Действительно, постановка «Снегурочки» оказалась чудо как красива. Премьера спектакля состоялась 24 сентября 1900 года. В октябре Максим Горький в письме А. П. Чехову восторженно отзывался о спектакле. Великолепна была, по его словам, игра отдельных актеров, а также сказочно прекрасная музыка и вся обстановка действа: «Я только что воротился из Москвы, где бегал целую неделю, наслаждаясь лицезрением всяческих диковин… Снегурочкой — очарован. Ол[ьга] Леон [ардовна] — идеальный Лель. Недурна в этой роли и Андреева, но Ол[ьга] Леон[ардовна] — восторг! Милая, солнечная, сказочная и — как она хорошо поет! Музыка в Снегурочке до слез хороша — простая, наивная, настоящая русская. Господи, как всё это было славно! Как сон, как сказка! Великолепен царь Берендей — Качалов, молодой парень, обладающий редкостным голосом по красоте и гибкости. Хороши обе Снегурки, и Лилина и Мундт. Ох, я много мог бы написать о этом славном театре, в котором даже плотники любят искусство больше и бескорыстнее, чем многие из русских «известных литераторов».[413] Особое восхищение вызвала у Горького активная и бескорыстная деятельность Саввы Тимофеевича: «Когда я вижу Морозова за кулисами театра, в пыли и в трепете за успех пьесы — я ему готов простить все его фабрики, — в чем он, впрочем, не нуждается, — я его люблю, ибо он — бескорыстно любит искусство, что я почти осязаю в его мужицкой, купеческой, стяжательной душе».

*Список заданий*:
(a) Когда, согласно тексту о постановке «Снегурочки», состоялась премьера спектакля?
(b) Объясните, опираясь на текст о постановке «Снегурочки», почему Горький был готов простить Морозову все его фабрики.
(c) Продолжите текст о постановке «Снегурочки», начав сразу после его последнего предложения.

*Исходные данные*:
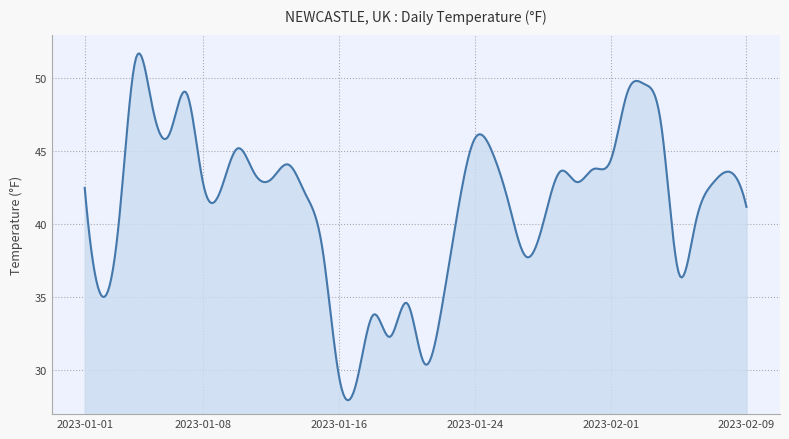

What is the smallest value displayed?

28.0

*Ответы по заданиям*:
(a) 24 сентября 1900 года.

(b) Видя Морозова за кулисами, в пыли и в трепете за успех пьесы, Горький убеждался, что тот бескорыстно любит искусство. Именно за эту любовь Горький его и любил, ощущая её даже в его «мужицкой, купеческой, стяжательной душе».

(c)
К сожалению, среди широкой публики «Снегурочка» не имела «такого успеха, которого все ожидали». Возможно, дело в режиссерском замысле Станиславского. Константин Сергеевич мыслил царство Берендея как «царство красоты и искусства: музыки, живописи и красноречия. Все во дворце Берендея — светлые, благообразные, улыбающиеся старцы, жизнерадостные, мягкие… Все говорят нежно, мягко, походки степенные, почтительные». Асам Берендей — «поэт», «умный и сердечный человек», «чудная улыбка озаряет его лицо». Видимо, такая трактовка оказалась слишком далека от нужд и представлений зрителя, который жаждал видеть на сцене современные реалии…
Неустанный труд С. Т. Морозова на благо МХТ не ограничивался разработкой художественно-декоративной стороны вопроса. Купец вел хозяйственные дела в самом широком диапазоне: от ремонта театрального здания и закупок необходимого технического оборудования — до приема актеров в труппу[414] и найма помещения для репетиций. Так, для репетиций той же «Снегурочки» Морозов снял концертный зал М. С. Романова на срок с 9 апреля по 5 сентября.[415] Размеры своих трат на Художественный театр Савва Тимофеевич не афишировал.
В. А. Теляковский писал в конце 1902 года: «Крупные расходы делает он. Также он и убытки платит. Свои расходы Морозов скрывает».[416]
Не следует думать, что, увлекшись театром, Савва Тимофеевич забросил прочие занятия. Помогая МХТ, он одновременно продолжал вести дела Никольской мануфактуры, налаживал непростое химическое производство. Каким-то чудом коммерсанту удавалось сочетать эти столь разные занятия. «Несмотря на свои многосложные дела, Морозов заезжал в театр почти на каждый спектакль, а если ему это не удавалось, то заботливо справлялся по телефону, что делается там как по его части, так и по всем другим частям сложного театрального механизма».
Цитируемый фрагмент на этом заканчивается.